EXERCISE:
Copy the material from the line with "How many in" through the end of the material, changing every "washing machine" to "washer" and keeping everything else the same. Leave the pictures out of your answer.

******************************

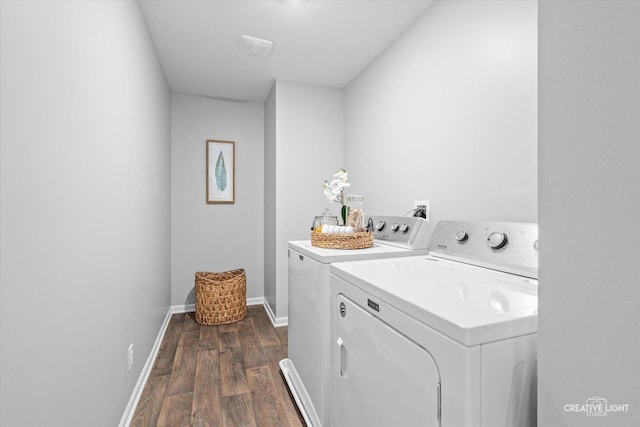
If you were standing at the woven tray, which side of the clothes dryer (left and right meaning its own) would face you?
right

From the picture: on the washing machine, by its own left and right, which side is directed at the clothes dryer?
left

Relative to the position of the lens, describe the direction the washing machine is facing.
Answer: facing the viewer and to the left of the viewer

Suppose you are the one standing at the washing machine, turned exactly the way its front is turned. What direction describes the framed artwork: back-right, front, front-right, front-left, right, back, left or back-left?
right

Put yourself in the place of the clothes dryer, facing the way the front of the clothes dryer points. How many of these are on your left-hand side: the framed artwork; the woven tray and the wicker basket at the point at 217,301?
0

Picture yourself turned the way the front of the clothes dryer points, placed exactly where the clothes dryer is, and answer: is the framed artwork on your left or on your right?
on your right

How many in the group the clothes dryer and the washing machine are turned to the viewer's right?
0

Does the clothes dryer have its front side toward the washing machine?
no

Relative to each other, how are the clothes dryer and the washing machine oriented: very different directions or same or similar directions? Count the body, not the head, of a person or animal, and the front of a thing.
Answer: same or similar directions

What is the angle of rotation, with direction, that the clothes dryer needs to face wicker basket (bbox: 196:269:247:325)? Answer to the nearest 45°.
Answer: approximately 90° to its right

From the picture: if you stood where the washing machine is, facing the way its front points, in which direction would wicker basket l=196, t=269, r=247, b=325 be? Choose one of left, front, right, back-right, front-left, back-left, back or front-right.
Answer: right
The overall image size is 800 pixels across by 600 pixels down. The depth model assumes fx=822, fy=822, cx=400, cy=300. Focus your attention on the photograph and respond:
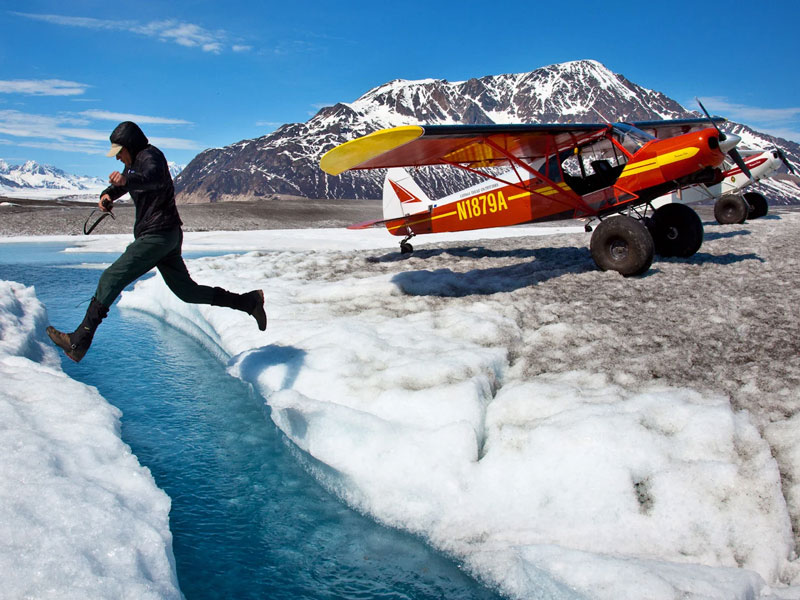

******************************

SOLUTION TO THIS TASK:
How many in the group the clothes dryer and the washer are turned to the viewer's right?
0

Does the clothes dryer have its front side toward the washer?
no

Relative to each other, how are the clothes dryer and the washer oriented: very different directions or same or similar directions? Count the body, not the head, of a person or animal, and the front of a thing.
Answer: same or similar directions

What is the angle of rotation, with direction, that the clothes dryer needs to face wicker basket (bbox: 196:269:247:325)? Answer to the nearest 45°.
Answer: approximately 90° to its right

From the picture: if you stood where the washer is, facing the way its front points, in which direction would wicker basket l=196, t=269, r=247, b=325 be? Choose one of left, front, right, back-right, front-left, back-left, back or front-right.
Answer: right
The overall image size is 800 pixels across by 600 pixels down. The depth model assumes fx=822, fy=822, cx=400, cy=300. Focus your attention on the photograph and respond:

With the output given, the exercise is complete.